PROVIDED RECORDS:

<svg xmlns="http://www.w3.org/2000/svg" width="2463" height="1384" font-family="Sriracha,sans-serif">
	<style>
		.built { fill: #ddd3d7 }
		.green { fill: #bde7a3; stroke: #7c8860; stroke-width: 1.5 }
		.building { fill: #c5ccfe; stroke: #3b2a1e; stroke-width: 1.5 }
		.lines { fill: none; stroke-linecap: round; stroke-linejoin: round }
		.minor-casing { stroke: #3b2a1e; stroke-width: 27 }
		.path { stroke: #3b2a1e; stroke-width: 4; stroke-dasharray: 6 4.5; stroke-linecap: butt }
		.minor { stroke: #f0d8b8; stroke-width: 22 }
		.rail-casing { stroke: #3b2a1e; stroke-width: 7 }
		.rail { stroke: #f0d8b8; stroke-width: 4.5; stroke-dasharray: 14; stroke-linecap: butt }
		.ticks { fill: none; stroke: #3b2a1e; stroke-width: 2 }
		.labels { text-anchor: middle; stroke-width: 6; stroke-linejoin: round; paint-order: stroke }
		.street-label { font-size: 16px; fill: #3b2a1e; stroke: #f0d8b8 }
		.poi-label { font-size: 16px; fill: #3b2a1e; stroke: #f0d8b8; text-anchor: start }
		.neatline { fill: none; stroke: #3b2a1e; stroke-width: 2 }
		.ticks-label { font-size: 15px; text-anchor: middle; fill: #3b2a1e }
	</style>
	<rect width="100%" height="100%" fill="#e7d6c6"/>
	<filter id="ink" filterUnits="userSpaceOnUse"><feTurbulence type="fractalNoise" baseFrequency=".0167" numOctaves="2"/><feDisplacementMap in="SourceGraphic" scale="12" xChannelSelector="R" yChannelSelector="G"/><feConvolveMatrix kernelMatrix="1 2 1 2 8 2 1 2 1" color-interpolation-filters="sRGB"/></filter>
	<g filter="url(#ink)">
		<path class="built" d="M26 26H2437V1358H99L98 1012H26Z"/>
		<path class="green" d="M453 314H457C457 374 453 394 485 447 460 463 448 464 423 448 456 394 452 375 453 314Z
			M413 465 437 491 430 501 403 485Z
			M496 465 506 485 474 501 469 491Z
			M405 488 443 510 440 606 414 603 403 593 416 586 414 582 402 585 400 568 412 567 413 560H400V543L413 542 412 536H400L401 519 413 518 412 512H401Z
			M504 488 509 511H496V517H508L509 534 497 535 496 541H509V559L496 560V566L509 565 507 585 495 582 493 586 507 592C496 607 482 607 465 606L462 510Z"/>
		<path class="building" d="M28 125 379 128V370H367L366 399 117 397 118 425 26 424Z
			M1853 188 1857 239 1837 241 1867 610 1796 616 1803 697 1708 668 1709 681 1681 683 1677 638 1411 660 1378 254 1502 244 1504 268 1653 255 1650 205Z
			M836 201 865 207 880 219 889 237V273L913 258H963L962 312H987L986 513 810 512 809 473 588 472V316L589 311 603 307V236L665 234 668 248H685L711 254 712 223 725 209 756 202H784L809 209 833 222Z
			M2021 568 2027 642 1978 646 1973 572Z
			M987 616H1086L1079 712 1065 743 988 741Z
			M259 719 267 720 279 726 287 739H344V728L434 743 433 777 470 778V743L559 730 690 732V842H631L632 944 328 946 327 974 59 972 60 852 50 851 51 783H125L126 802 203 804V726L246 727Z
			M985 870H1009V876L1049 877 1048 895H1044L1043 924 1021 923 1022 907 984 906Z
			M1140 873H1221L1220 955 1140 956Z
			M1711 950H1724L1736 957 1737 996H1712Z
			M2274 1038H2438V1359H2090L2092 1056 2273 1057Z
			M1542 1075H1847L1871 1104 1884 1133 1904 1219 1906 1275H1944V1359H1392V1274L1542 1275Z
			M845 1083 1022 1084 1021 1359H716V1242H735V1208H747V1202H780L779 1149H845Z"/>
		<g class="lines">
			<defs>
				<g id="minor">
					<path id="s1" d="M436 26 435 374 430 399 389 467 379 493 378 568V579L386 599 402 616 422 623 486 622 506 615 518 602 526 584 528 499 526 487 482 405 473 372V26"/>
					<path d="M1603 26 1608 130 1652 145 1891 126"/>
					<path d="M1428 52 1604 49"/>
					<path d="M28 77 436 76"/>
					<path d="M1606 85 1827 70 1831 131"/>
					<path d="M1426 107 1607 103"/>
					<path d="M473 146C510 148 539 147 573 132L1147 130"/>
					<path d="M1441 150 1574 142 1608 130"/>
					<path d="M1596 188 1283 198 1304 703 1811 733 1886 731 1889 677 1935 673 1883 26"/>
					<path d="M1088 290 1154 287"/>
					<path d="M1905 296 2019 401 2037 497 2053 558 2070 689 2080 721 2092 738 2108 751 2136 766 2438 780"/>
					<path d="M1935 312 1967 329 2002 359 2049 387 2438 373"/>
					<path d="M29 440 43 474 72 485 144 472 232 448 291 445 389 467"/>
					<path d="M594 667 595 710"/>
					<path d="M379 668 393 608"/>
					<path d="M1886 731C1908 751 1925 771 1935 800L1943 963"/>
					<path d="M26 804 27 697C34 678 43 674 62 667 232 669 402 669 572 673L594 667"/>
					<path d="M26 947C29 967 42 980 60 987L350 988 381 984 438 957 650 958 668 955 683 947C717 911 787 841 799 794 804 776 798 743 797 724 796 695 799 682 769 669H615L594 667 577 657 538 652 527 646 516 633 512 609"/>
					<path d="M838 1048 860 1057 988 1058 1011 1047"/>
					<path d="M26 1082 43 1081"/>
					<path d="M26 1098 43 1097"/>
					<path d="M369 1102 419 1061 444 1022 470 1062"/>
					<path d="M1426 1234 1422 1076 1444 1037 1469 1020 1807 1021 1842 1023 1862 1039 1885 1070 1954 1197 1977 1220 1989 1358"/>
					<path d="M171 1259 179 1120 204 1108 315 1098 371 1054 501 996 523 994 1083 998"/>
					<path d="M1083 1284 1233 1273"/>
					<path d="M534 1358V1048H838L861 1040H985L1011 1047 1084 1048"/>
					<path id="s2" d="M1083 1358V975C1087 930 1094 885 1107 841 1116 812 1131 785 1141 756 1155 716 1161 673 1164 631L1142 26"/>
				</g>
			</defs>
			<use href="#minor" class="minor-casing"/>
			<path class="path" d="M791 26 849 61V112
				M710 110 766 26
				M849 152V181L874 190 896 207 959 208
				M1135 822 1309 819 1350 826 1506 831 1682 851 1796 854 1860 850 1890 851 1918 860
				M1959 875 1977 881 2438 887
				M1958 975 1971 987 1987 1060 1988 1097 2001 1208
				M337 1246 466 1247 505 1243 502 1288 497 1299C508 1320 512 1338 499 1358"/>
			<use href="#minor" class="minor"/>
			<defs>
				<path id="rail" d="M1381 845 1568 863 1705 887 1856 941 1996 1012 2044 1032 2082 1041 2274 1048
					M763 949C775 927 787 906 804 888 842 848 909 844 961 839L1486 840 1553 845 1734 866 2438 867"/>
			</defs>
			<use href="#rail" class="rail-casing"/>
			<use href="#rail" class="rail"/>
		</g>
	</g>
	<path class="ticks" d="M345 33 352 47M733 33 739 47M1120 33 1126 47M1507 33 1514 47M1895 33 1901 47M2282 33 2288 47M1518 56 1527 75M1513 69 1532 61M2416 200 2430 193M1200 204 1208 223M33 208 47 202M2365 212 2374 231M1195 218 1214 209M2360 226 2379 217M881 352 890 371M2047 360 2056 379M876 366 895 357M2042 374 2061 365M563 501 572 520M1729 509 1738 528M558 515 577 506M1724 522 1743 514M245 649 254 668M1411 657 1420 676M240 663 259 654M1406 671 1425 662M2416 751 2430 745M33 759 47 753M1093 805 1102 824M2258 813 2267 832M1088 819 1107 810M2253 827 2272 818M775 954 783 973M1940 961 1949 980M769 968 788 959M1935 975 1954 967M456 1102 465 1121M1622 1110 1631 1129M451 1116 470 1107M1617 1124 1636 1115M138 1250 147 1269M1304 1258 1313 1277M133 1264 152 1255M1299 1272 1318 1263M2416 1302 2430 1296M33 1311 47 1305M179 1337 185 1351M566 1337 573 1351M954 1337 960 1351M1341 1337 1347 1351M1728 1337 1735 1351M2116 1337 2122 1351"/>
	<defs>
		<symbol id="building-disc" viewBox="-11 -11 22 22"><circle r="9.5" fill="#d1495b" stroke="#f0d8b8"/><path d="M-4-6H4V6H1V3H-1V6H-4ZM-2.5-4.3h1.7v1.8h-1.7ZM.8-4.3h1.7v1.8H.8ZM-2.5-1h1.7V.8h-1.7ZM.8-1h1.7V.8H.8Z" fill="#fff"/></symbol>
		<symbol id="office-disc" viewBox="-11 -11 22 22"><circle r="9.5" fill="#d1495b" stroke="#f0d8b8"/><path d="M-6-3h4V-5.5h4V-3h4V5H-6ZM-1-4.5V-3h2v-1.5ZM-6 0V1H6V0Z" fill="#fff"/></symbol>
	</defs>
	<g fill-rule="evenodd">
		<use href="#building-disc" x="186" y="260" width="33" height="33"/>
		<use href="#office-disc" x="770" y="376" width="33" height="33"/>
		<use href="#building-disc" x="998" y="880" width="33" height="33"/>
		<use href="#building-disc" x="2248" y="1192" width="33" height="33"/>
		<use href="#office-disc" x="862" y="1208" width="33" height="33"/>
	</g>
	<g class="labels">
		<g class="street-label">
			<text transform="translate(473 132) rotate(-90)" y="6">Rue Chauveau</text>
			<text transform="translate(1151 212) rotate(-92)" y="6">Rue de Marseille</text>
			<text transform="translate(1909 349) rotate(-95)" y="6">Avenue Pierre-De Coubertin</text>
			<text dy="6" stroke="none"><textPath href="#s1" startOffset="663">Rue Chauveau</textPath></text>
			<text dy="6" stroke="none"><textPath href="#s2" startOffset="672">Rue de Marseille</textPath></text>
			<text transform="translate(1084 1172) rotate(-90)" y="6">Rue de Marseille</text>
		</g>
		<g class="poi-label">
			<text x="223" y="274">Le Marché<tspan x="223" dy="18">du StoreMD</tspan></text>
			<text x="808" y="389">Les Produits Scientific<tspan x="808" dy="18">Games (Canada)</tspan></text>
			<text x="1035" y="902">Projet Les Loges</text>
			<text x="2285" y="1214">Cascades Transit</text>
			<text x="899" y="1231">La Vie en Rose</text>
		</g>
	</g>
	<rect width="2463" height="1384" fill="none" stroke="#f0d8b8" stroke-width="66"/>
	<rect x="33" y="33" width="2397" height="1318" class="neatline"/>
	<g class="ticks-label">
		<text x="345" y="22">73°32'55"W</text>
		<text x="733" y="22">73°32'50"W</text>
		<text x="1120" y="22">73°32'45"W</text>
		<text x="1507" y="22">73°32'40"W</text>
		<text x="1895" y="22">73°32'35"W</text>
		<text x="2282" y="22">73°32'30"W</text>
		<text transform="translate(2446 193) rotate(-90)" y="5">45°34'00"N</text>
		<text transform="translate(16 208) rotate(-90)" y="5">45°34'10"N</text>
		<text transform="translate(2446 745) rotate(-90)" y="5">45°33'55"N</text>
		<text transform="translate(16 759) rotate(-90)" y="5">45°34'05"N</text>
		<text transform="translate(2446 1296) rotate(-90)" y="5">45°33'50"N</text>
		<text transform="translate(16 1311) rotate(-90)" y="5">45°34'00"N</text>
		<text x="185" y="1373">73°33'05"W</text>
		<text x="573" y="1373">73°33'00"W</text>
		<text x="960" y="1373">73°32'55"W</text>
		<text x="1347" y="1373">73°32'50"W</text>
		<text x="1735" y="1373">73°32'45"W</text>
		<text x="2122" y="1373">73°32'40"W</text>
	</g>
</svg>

YOUR INSTRUCTIONS: Within the material above, copy exactly the lines from the line that holds "middle; stroke-width: 6;" up to and including the line that holds "M405 488 443".

ANSWER TO THIS PROBLEM:
		.labels { text-anchor: middle; stroke-width: 6; stroke-linejoin: round; paint-order: stroke }
		.street-label { font-size: 16px; fill: #3b2a1e; stroke: #f0d8b8 }
		.poi-label { font-size: 16px; fill: #3b2a1e; stroke: #f0d8b8; text-anchor: start }
		.neatline { fill: none; stroke: #3b2a1e; stroke-width: 2 }
		.ticks-label { font-size: 15px; text-anchor: middle; fill: #3b2a1e }
	</style>
	<rect width="100%" height="100%" fill="#e7d6c6"/>
	<filter id="ink" filterUnits="userSpaceOnUse"><feTurbulence type="fractalNoise" baseFrequency=".0167" numOctaves="2"/><feDisplacementMap in="SourceGraphic" scale="12" xChannelSelector="R" yChannelSelector="G"/><feConvolveMatrix kernelMatrix="1 2 1 2 8 2 1 2 1" color-interpolation-filters="sRGB"/></filter>
	<g filter="url(#ink)">
		<path class="built" d="M26 26H2437V1358H99L98 1012H26Z"/>
		<path class="green" d="M453 314H457C457 374 453 394 485 447 460 463 448 464 423 448 456 394 452 375 453 314Z
			M413 465 437 491 430 501 403 485Z
			M496 465 506 485 474 501 469 491Z
			M405 488 443 510 440 606 414 603 403 593 416 586 414 582 402 585 400 568 412 567 413 560H400V543L413 542 412 536H400L401 519 413 518 412 512H401Z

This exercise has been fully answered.